• **What you are asked to do**
What the task needs is every record repeated exactly, nothing more.

• **Data supplied**
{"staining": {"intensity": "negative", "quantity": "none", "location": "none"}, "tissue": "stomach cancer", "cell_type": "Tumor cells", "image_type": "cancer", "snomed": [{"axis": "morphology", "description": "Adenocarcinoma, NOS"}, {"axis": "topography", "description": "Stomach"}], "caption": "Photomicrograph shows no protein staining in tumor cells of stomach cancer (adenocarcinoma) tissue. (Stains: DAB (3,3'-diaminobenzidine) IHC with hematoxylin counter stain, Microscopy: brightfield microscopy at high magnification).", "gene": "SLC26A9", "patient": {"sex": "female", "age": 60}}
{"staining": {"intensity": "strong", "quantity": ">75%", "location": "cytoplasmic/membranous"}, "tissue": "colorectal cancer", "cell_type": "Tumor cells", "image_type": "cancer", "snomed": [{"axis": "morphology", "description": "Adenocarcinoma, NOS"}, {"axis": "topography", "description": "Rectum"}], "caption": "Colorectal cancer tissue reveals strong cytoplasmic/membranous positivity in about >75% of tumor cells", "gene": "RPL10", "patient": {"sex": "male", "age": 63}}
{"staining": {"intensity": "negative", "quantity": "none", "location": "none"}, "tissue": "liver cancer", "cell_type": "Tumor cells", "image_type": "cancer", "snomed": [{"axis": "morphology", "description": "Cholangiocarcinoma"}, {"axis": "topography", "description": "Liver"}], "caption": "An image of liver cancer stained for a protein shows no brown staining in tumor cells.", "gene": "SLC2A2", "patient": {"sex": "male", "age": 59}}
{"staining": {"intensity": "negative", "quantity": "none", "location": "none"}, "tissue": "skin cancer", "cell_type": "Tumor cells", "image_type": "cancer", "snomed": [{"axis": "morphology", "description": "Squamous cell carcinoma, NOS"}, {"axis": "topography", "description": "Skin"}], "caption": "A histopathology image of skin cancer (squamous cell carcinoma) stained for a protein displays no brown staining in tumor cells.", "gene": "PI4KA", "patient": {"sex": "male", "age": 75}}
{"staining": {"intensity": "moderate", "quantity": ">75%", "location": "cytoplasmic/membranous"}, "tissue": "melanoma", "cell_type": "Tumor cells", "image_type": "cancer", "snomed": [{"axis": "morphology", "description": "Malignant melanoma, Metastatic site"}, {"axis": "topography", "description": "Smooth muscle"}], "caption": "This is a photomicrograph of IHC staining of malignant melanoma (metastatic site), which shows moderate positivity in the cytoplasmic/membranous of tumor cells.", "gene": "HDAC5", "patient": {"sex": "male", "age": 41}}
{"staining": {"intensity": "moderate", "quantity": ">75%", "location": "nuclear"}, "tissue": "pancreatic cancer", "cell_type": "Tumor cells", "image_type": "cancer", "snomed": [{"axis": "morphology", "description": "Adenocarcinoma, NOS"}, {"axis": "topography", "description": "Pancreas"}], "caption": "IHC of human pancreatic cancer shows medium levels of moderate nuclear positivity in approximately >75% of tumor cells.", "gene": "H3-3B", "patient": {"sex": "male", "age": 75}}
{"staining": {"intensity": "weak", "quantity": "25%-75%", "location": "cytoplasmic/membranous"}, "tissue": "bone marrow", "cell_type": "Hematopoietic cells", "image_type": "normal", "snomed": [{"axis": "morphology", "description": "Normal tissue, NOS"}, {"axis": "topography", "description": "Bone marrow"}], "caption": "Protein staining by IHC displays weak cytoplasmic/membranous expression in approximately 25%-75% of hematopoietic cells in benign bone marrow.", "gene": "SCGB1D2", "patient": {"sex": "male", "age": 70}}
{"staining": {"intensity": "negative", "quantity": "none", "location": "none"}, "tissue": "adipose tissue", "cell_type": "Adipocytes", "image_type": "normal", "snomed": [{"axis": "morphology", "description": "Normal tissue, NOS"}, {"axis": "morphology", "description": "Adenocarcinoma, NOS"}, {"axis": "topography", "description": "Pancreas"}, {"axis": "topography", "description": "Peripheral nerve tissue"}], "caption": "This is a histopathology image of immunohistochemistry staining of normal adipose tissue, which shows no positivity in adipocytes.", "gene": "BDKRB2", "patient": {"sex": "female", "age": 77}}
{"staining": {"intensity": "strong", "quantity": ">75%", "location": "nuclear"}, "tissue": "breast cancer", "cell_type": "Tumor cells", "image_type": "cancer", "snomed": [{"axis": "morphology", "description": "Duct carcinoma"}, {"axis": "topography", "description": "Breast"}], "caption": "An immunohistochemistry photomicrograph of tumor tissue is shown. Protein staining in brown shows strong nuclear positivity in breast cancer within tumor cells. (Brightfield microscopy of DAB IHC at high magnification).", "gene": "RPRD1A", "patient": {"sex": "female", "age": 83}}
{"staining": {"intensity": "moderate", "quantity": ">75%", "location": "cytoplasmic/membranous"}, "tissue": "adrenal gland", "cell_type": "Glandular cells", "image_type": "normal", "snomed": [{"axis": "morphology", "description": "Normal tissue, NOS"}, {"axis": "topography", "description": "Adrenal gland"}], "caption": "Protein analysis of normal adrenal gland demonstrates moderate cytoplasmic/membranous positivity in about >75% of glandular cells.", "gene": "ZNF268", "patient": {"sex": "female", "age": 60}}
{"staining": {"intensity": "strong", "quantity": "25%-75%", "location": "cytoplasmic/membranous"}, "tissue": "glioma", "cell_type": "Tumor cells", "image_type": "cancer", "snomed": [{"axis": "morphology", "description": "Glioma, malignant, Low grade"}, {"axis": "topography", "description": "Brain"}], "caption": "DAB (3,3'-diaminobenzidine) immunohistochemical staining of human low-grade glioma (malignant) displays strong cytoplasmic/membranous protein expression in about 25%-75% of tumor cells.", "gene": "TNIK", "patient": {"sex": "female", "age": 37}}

• **Exercise answer**
{"staining": {"intensity": "negative", "quantity": "none", "location": "none"}, "tissue": "stomach cancer", "cell_type": "Tumor cells", "image_type": "cancer", "snomed": [{"axis": "morphology", "description": "Adenocarcinoma, NOS"}, {"axis": "topography", "description": "Stomach"}], "caption": "Photomicrograph shows no protein staining in tumor cells of stomach cancer (adenocarcinoma) tissue. (Stains: DAB (3,3'-diaminobenzidine) IHC with hematoxylin counter stain, Microscopy: brightfield microscopy at high magnification).", "gene": "SLC26A9", "patient": {"sex": "female", "age": 60}}
{"staining": {"intensity": "strong", "quantity": ">75%", "location": "cytoplasmic/membranous"}, "tissue": "colorectal cancer", "cell_type": "Tumor cells", "image_type": "cancer", "snomed": [{"axis": "morphology", "description": "Adenocarcinoma, NOS"}, {"axis": "topography", "description": "Rectum"}], "caption": "Colorectal cancer tissue reveals strong cytoplasmic/membranous positivity in about >75% of tumor cells", "gene": "RPL10", "patient": {"sex": "male", "age": 63}}
{"staining": {"intensity": "negative", "quantity": "none", "location": "none"}, "tissue": "liver cancer", "cell_type": "Tumor cells", "image_type": "cancer", "snomed": [{"axis": "morphology", "description": "Cholangiocarcinoma"}, {"axis": "topography", "description": "Liver"}], "caption": "An image of liver cancer stained for a protein shows no brown staining in tumor cells.", "gene": "SLC2A2", "patient": {"sex": "male", "age": 59}}
{"staining": {"intensity": "negative", "quantity": "none", "location": "none"}, "tissue": "skin cancer", "cell_type": "Tumor cells", "image_type": "cancer", "snomed": [{"axis": "morphology", "description": "Squamous cell carcinoma, NOS"}, {"axis": "topography", "description": "Skin"}], "caption": "A histopathology image of skin cancer (squamous cell carcinoma) stained for a protein displays no brown staining in tumor cells.", "gene": "PI4KA", "patient": {"sex": "male", "age": 75}}
{"staining": {"intensity": "moderate", "quantity": ">75%", "location": "cytoplasmic/membranous"}, "tissue": "melanoma", "cell_type": "Tumor cells", "image_type": "cancer", "snomed": [{"axis": "morphology", "description": "Malignant melanoma, Metastatic site"}, {"axis": "topography", "description": "Smooth muscle"}], "caption": "This is a photomicrograph of IHC staining of malignant melanoma (metastatic site), which shows moderate positivity in the cytoplasmic/membranous of tumor cells.", "gene": "HDAC5", "patient": {"sex": "male", "age": 41}}
{"staining": {"intensity": "moderate", "quantity": ">75%", "location": "nuclear"}, "tissue": "pancreatic cancer", "cell_type": "Tumor cells", "image_type": "cancer", "snomed": [{"axis": "morphology", "description": "Adenocarcinoma, NOS"}, {"axis": "topography", "description": "Pancreas"}], "caption": "IHC of human pancreatic cancer shows medium levels of moderate nuclear positivity in approximately >75% of tumor cells.", "gene": "H3-3B", "patient": {"sex": "male", "age": 75}}
{"staining": {"intensity": "weak", "quantity": "25%-75%", "location": "cytoplasmic/membranous"}, "tissue": "bone marrow", "cell_type": "Hematopoietic cells", "image_type": "normal", "snomed": [{"axis": "morphology", "description": "Normal tissue, NOS"}, {"axis": "topography", "description": "Bone marrow"}], "caption": "Protein staining by IHC displays weak cytoplasmic/membranous expression in approximately 25%-75% of hematopoietic cells in benign bone marrow.", "gene": "SCGB1D2", "patient": {"sex": "male", "age": 70}}
{"staining": {"intensity": "negative", "quantity": "none", "location": "none"}, "tissue": "adipose tissue", "cell_type": "Adipocytes", "image_type": "normal", "snomed": [{"axis": "morphology", "description": "Normal tissue, NOS"}, {"axis": "morphology", "description": "Adenocarcinoma, NOS"}, {"axis": "topography", "description": "Pancreas"}, {"axis": "topography", "description": "Peripheral nerve tissue"}], "caption": "This is a histopathology image of immunohistochemistry staining of normal adipose tissue, which shows no positivity in adipocytes.", "gene": "BDKRB2", "patient": {"sex": "female", "age": 77}}
{"staining": {"intensity": "strong", "quantity": ">75%", "location": "nuclear"}, "tissue": "breast cancer", "cell_type": "Tumor cells", "image_type": "cancer", "snomed": [{"axis": "morphology", "description": "Duct carcinoma"}, {"axis": "topography", "description": "Breast"}], "caption": "An immunohistochemistry photomicrograph of tumor tissue is shown. Protein staining in brown shows strong nuclear positivity in breast cancer within tumor cells. (Brightfield microscopy of DAB IHC at high magnification).", "gene": "RPRD1A", "patient": {"sex": "female", "age": 83}}
{"staining": {"intensity": "moderate", "quantity": ">75%", "location": "cytoplasmic/membranous"}, "tissue": "adrenal gland", "cell_type": "Glandular cells", "image_type": "normal", "snomed": [{"axis": "morphology", "description": "Normal tissue, NOS"}, {"axis": "topography", "description": "Adrenal gland"}], "caption": "Protein analysis of normal adrenal gland demonstrates moderate cytoplasmic/membranous positivity in about >75% of glandular cells.", "gene": "ZNF268", "patient": {"sex": "female", "age": 60}}
{"staining": {"intensity": "strong", "quantity": "25%-75%", "location": "cytoplasmic/membranous"}, "tissue": "glioma", "cell_type": "Tumor cells", "image_type": "cancer", "snomed": [{"axis": "morphology", "description": "Glioma, malignant, Low grade"}, {"axis": "topography", "description": "Brain"}], "caption": "DAB (3,3'-diaminobenzidine) immunohistochemical staining of human low-grade glioma (malignant) displays strong cytoplasmic/membranous protein expression in about 25%-75% of tumor cells.", "gene": "TNIK", "patient": {"sex": "female", "age": 37}}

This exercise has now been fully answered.